Dataset excerpts:
· · · · ·
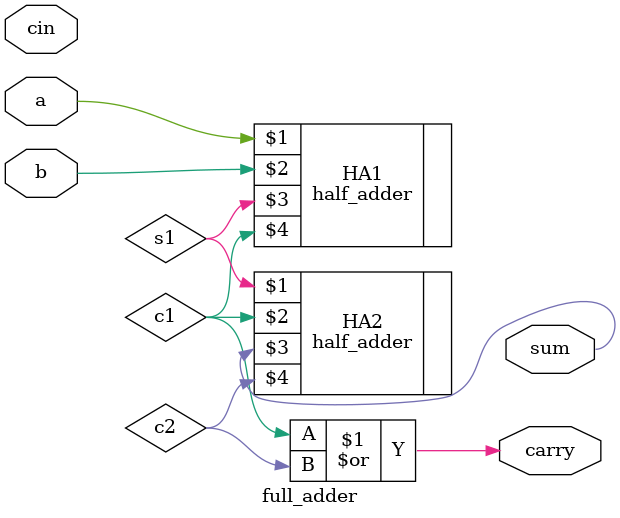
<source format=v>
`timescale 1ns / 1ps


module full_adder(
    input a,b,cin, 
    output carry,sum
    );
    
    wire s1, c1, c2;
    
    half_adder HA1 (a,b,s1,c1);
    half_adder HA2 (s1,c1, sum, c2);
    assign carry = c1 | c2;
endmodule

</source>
· · · · ·
Transcribe the data verbatim. No picture belongs in the result.

<source format=v>
`timescale 1ns / 1ps


module full_adder(
    input a,b,cin, 
    output carry,sum
    );
    
    wire s1, c1, c2;
    
    half_adder HA1 (a,b,s1,c1);
    half_adder HA2 (s1,c1, sum, c2);
    assign carry = c1 | c2;
endmodule

</source>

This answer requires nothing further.